*** MATERIALS PROVIDED ***

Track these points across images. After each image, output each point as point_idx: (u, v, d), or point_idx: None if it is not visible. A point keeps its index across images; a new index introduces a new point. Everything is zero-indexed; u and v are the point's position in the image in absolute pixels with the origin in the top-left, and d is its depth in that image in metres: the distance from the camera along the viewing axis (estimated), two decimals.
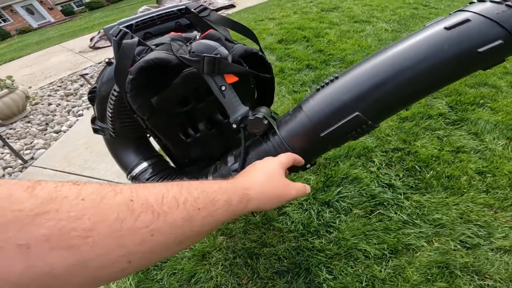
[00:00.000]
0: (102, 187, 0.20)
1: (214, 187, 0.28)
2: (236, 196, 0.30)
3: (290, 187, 0.37)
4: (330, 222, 1.07)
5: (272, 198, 0.35)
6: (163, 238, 0.21)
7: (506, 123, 1.32)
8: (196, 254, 1.05)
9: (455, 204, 1.03)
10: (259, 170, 0.37)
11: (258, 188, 0.34)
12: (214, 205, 0.26)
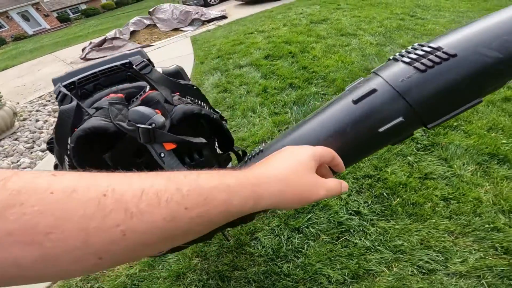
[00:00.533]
0: (80, 177, 0.19)
1: (213, 182, 0.24)
2: (241, 195, 0.25)
3: (319, 185, 0.29)
4: (298, 248, 1.14)
5: (292, 198, 0.28)
6: (139, 237, 0.19)
7: (477, 148, 1.40)
8: (172, 274, 1.12)
9: (417, 230, 1.10)
10: (284, 158, 0.30)
11: (275, 183, 0.27)
12: (207, 205, 0.23)
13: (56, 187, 0.18)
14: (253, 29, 4.20)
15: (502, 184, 1.21)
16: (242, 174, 0.27)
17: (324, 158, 0.32)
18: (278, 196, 0.27)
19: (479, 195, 1.17)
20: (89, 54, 4.85)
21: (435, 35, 2.63)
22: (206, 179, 0.24)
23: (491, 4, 4.52)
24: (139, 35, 5.21)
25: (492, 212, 1.10)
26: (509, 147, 1.38)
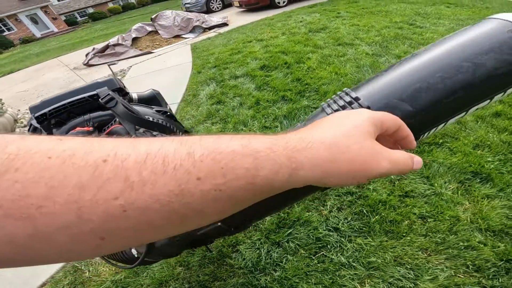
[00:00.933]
0: (86, 141, 0.17)
1: (235, 145, 0.19)
2: (272, 162, 0.19)
3: (380, 154, 0.22)
4: (277, 261, 1.19)
5: (343, 170, 0.21)
6: (142, 215, 0.16)
7: (461, 166, 1.44)
8: (155, 282, 1.19)
9: (392, 247, 1.14)
10: (333, 121, 0.24)
11: (321, 149, 0.21)
12: (225, 175, 0.18)
13: (56, 151, 0.16)
14: (252, 37, 4.32)
15: (482, 203, 1.25)
16: (275, 137, 0.21)
17: (386, 125, 0.25)
18: (325, 166, 0.21)
19: (457, 214, 1.21)
20: (91, 60, 5.04)
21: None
22: (226, 142, 0.19)
23: (493, 11, 4.57)
24: (141, 41, 5.41)
25: (469, 230, 1.14)
26: (494, 165, 1.42)
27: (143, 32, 5.58)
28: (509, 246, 1.07)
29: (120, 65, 4.51)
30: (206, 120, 2.24)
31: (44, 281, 1.28)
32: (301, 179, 0.21)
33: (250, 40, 4.20)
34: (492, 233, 1.12)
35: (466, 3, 5.27)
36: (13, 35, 21.81)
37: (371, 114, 0.24)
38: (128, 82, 3.68)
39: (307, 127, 0.24)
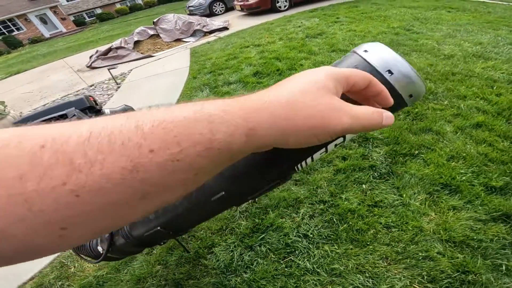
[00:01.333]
0: (18, 131, 0.16)
1: (187, 112, 0.18)
2: (228, 125, 0.19)
3: (340, 111, 0.21)
4: (248, 264, 1.27)
5: (302, 128, 0.21)
6: (98, 197, 0.15)
7: (432, 178, 1.49)
8: (133, 278, 1.30)
9: (355, 255, 1.21)
10: (292, 80, 0.23)
11: (277, 108, 0.20)
12: (180, 143, 0.17)
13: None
14: (250, 42, 4.42)
15: (447, 214, 1.30)
16: (232, 100, 0.21)
17: (353, 80, 0.23)
18: (282, 124, 0.20)
19: (421, 224, 1.27)
20: (94, 63, 5.23)
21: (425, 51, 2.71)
22: (178, 110, 0.18)
23: (494, 16, 4.55)
24: (142, 45, 5.58)
25: (430, 241, 1.20)
26: (466, 177, 1.47)
27: (145, 36, 5.75)
28: (468, 258, 1.12)
29: (121, 69, 4.67)
30: None
31: (33, 275, 1.39)
32: (260, 140, 0.20)
33: (247, 45, 4.31)
34: (453, 244, 1.18)
35: (468, 8, 5.25)
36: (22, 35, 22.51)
37: (333, 70, 0.23)
38: (128, 86, 3.83)
39: (266, 89, 0.23)
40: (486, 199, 1.34)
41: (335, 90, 0.22)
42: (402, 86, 0.27)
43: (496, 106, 2.01)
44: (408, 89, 0.28)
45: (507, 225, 1.23)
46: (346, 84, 0.23)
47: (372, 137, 1.83)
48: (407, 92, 0.28)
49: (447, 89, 2.30)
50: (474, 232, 1.21)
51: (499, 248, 1.14)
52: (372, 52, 0.29)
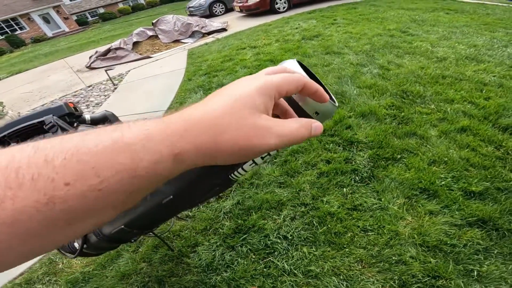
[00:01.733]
0: None
1: (106, 140, 0.18)
2: (151, 152, 0.18)
3: (266, 131, 0.21)
4: (229, 263, 1.32)
5: (228, 150, 0.21)
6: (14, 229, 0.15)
7: (411, 182, 1.52)
8: (118, 274, 1.35)
9: (332, 258, 1.25)
10: (221, 94, 0.23)
11: (202, 131, 0.20)
12: (99, 175, 0.17)
13: None
14: (247, 44, 4.46)
15: (424, 219, 1.33)
16: (156, 122, 0.20)
17: (285, 89, 0.23)
18: (207, 148, 0.20)
19: (397, 228, 1.30)
20: (94, 63, 5.30)
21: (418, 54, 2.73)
22: (94, 138, 0.18)
23: (493, 18, 4.55)
24: (141, 46, 5.64)
25: (404, 245, 1.23)
26: (445, 182, 1.50)
27: (144, 37, 5.81)
28: (440, 262, 1.15)
29: (119, 70, 4.73)
30: None
31: (22, 271, 1.46)
32: (188, 163, 0.20)
33: (244, 47, 4.34)
34: (426, 249, 1.21)
35: (467, 10, 5.25)
36: (25, 34, 22.74)
37: (265, 82, 0.23)
38: (124, 87, 3.89)
39: (200, 102, 0.22)
40: (464, 204, 1.37)
41: (263, 107, 0.22)
42: (306, 104, 0.28)
43: (483, 110, 2.03)
44: (313, 107, 0.28)
45: (483, 230, 1.26)
46: (278, 95, 0.23)
47: (357, 141, 1.86)
48: (312, 109, 0.29)
49: (436, 93, 2.32)
50: (449, 237, 1.24)
51: (472, 253, 1.17)
52: None
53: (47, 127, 0.73)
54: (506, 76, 2.51)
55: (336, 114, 2.14)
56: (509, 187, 1.43)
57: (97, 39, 10.81)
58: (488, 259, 1.15)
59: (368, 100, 2.31)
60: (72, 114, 0.86)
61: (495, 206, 1.34)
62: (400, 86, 2.46)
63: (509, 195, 1.39)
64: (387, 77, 2.69)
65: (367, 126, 2.01)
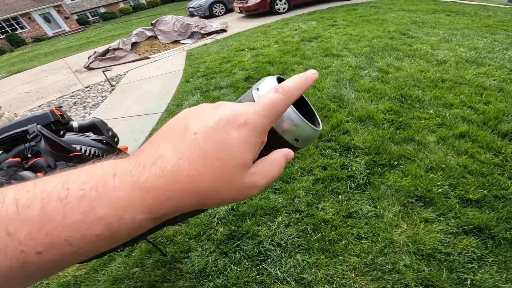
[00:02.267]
0: None
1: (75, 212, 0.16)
2: (128, 226, 0.17)
3: (249, 189, 0.21)
4: (222, 270, 1.31)
5: (212, 206, 0.21)
6: None
7: (407, 189, 1.51)
8: (110, 279, 1.35)
9: (326, 266, 1.24)
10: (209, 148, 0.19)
11: (186, 200, 0.18)
12: (73, 245, 0.16)
13: None
14: (246, 45, 4.46)
15: (419, 226, 1.33)
16: (131, 186, 0.17)
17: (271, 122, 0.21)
18: (193, 206, 0.19)
19: (391, 236, 1.29)
20: (92, 64, 5.31)
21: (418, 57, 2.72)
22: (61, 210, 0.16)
23: (494, 20, 4.53)
24: (140, 46, 5.65)
25: (399, 253, 1.23)
26: (442, 190, 1.49)
27: (142, 37, 5.82)
28: (433, 271, 1.15)
29: (118, 70, 4.74)
30: None
31: None
32: (171, 216, 0.19)
33: (243, 48, 4.34)
34: (420, 257, 1.20)
35: (468, 11, 5.24)
36: (26, 34, 22.82)
37: (252, 131, 0.20)
38: (122, 88, 3.90)
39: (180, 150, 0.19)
40: (460, 212, 1.36)
41: (251, 161, 0.20)
42: (284, 130, 0.26)
43: (483, 116, 2.02)
44: (293, 135, 0.26)
45: (478, 238, 1.25)
46: (264, 136, 0.22)
47: (354, 147, 1.86)
48: (291, 137, 0.27)
49: (435, 97, 2.31)
50: (443, 245, 1.23)
51: (466, 261, 1.16)
52: (263, 92, 0.28)
53: (30, 137, 0.72)
54: (506, 80, 2.50)
55: (334, 119, 2.13)
56: (507, 195, 1.42)
57: (97, 39, 10.85)
58: (482, 268, 1.14)
59: (366, 105, 2.30)
60: (58, 121, 0.85)
61: (492, 214, 1.33)
62: (399, 90, 2.45)
63: (506, 203, 1.38)
64: (386, 80, 2.68)
65: (365, 131, 2.00)
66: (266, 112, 0.20)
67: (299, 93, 0.22)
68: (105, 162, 0.19)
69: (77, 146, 0.82)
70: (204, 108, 0.22)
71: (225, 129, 0.19)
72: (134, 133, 2.52)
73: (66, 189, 0.17)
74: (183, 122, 0.20)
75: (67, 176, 0.18)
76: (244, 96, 0.29)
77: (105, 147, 0.91)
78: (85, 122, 0.95)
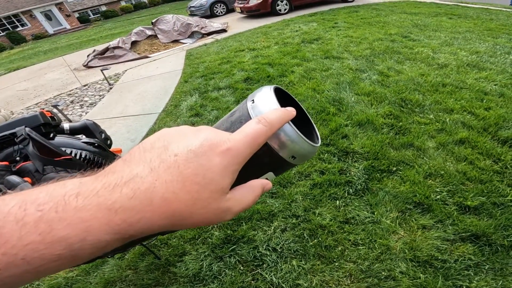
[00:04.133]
0: None
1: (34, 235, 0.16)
2: (94, 244, 0.17)
3: (224, 213, 0.21)
4: (216, 274, 1.30)
5: (186, 227, 0.20)
6: None
7: (406, 196, 1.50)
8: (102, 281, 1.34)
9: (321, 272, 1.23)
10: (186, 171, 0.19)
11: (161, 221, 0.18)
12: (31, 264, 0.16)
13: None
14: (246, 46, 4.46)
15: (416, 233, 1.32)
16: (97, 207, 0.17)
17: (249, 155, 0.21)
18: (165, 228, 0.19)
19: (388, 242, 1.29)
20: (91, 62, 5.31)
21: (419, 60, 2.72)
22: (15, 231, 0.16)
23: (496, 23, 4.53)
24: (139, 45, 5.65)
25: (395, 260, 1.22)
26: (440, 196, 1.48)
27: (142, 36, 5.83)
28: (429, 278, 1.14)
29: (117, 69, 4.74)
30: None
31: None
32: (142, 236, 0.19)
33: (243, 49, 4.35)
34: (416, 264, 1.20)
35: (470, 15, 5.24)
36: (26, 31, 22.85)
37: (234, 159, 0.20)
38: (120, 87, 3.89)
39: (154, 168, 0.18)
40: (458, 218, 1.35)
41: (228, 186, 0.20)
42: (281, 147, 0.25)
43: (483, 122, 2.01)
44: (290, 152, 0.25)
45: (475, 245, 1.24)
46: (242, 163, 0.21)
47: (353, 151, 1.85)
48: (288, 154, 0.25)
49: (435, 102, 2.30)
50: (440, 252, 1.22)
51: (462, 268, 1.15)
52: (259, 106, 0.26)
53: (18, 140, 0.72)
54: (508, 85, 2.50)
55: (333, 122, 2.13)
56: (506, 202, 1.42)
57: (97, 37, 10.86)
58: (479, 275, 1.13)
59: (366, 108, 2.30)
60: (48, 124, 0.84)
61: (490, 221, 1.33)
62: (399, 94, 2.45)
63: (505, 210, 1.38)
64: (386, 84, 2.68)
65: (364, 135, 1.99)
66: (248, 141, 0.21)
67: (280, 125, 0.23)
68: (69, 181, 0.18)
69: (67, 150, 0.82)
70: (186, 130, 0.22)
71: (207, 154, 0.19)
72: (130, 133, 2.51)
73: (23, 210, 0.16)
74: (163, 143, 0.20)
75: (26, 196, 0.17)
76: (239, 108, 0.28)
77: (97, 150, 0.90)
78: (76, 124, 0.95)
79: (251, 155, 0.22)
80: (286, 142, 0.25)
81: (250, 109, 0.26)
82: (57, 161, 0.74)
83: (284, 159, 0.25)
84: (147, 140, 0.21)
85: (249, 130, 0.21)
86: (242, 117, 0.27)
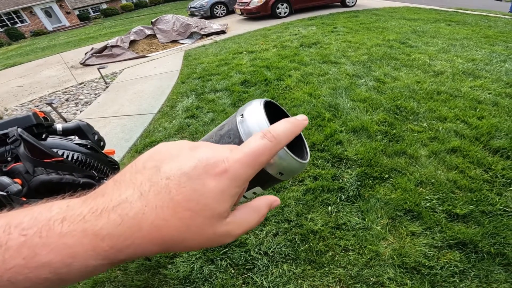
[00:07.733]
0: None
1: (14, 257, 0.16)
2: (83, 269, 0.17)
3: (221, 238, 0.20)
4: (207, 277, 1.32)
5: (179, 250, 0.19)
6: None
7: (396, 203, 1.53)
8: (90, 281, 1.34)
9: (312, 276, 1.25)
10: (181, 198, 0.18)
11: (151, 247, 0.18)
12: (16, 285, 0.16)
13: None
14: (244, 48, 4.50)
15: (405, 240, 1.35)
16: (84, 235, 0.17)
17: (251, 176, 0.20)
18: (154, 254, 0.19)
19: (378, 249, 1.31)
20: (88, 60, 5.32)
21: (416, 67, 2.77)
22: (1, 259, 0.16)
23: (494, 31, 4.61)
24: (138, 44, 5.67)
25: (384, 266, 1.24)
26: (430, 204, 1.51)
27: (141, 35, 5.85)
28: (416, 284, 1.17)
29: (113, 68, 4.75)
30: (176, 134, 2.40)
31: None
32: (132, 260, 0.19)
33: (241, 51, 4.38)
34: (404, 270, 1.22)
35: (469, 22, 5.33)
36: (25, 28, 22.76)
37: (232, 181, 0.19)
38: (116, 86, 3.91)
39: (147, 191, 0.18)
40: (446, 226, 1.39)
41: (227, 211, 0.19)
42: (268, 163, 0.24)
43: (475, 131, 2.05)
44: (277, 169, 0.25)
45: (462, 252, 1.27)
46: (243, 187, 0.20)
47: (346, 158, 1.88)
48: (276, 171, 0.25)
49: (429, 110, 2.35)
50: (427, 258, 1.25)
51: (448, 275, 1.18)
52: (247, 121, 0.26)
53: (10, 141, 0.73)
54: (501, 93, 2.55)
55: (328, 128, 2.16)
56: (494, 210, 1.45)
57: (96, 35, 10.86)
58: (464, 282, 1.16)
59: (361, 115, 2.33)
60: (41, 124, 0.86)
61: (478, 229, 1.36)
62: (394, 101, 2.49)
63: (493, 219, 1.41)
64: (382, 90, 2.72)
65: (358, 142, 2.03)
66: (249, 160, 0.19)
67: (288, 140, 0.21)
68: (56, 204, 0.18)
69: (59, 151, 0.84)
70: (182, 146, 0.20)
71: (201, 177, 0.18)
72: (125, 133, 2.53)
73: (7, 234, 0.16)
74: (155, 163, 0.19)
75: (11, 219, 0.17)
76: (228, 121, 0.28)
77: (89, 152, 0.92)
78: (69, 125, 0.96)
79: (254, 175, 0.20)
80: (273, 158, 0.23)
81: (239, 123, 0.26)
82: (47, 163, 0.75)
83: (271, 175, 0.25)
84: (140, 158, 0.20)
85: (252, 147, 0.19)
86: (231, 131, 0.27)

*** End of MATERIALS PROVIDED ***

WHAT YOU HAVE TO DO: Out of the records above, set down only the lines from the one that contains "4: (330, 222, 1.07)" through the one that contains "26: (509, 147, 1.38)", unchanged and without the pictures.

WRITTEN SOLUTION:
4: (330, 222, 1.07)
5: (272, 198, 0.35)
6: (163, 238, 0.21)
7: (506, 123, 1.32)
8: (196, 254, 1.05)
9: (455, 204, 1.03)
10: (259, 170, 0.37)
11: (258, 188, 0.34)
12: (214, 205, 0.26)
[00:00.533]
0: (80, 177, 0.19)
1: (213, 182, 0.24)
2: (241, 195, 0.25)
3: (319, 185, 0.29)
4: (298, 248, 1.14)
5: (292, 198, 0.28)
6: (139, 237, 0.19)
7: (477, 148, 1.40)
8: (172, 274, 1.12)
9: (417, 230, 1.10)
10: (284, 158, 0.30)
11: (275, 183, 0.27)
12: (207, 205, 0.23)
13: (56, 187, 0.18)
14: (253, 29, 4.20)
15: (502, 184, 1.21)
16: (242, 174, 0.27)
17: (324, 158, 0.32)
18: (278, 196, 0.27)
19: (479, 195, 1.17)
20: (89, 54, 4.85)
21: (435, 35, 2.63)
22: (206, 179, 0.24)
23: (491, 4, 4.52)
24: (139, 35, 5.21)
25: (492, 212, 1.10)
26: (509, 147, 1.38)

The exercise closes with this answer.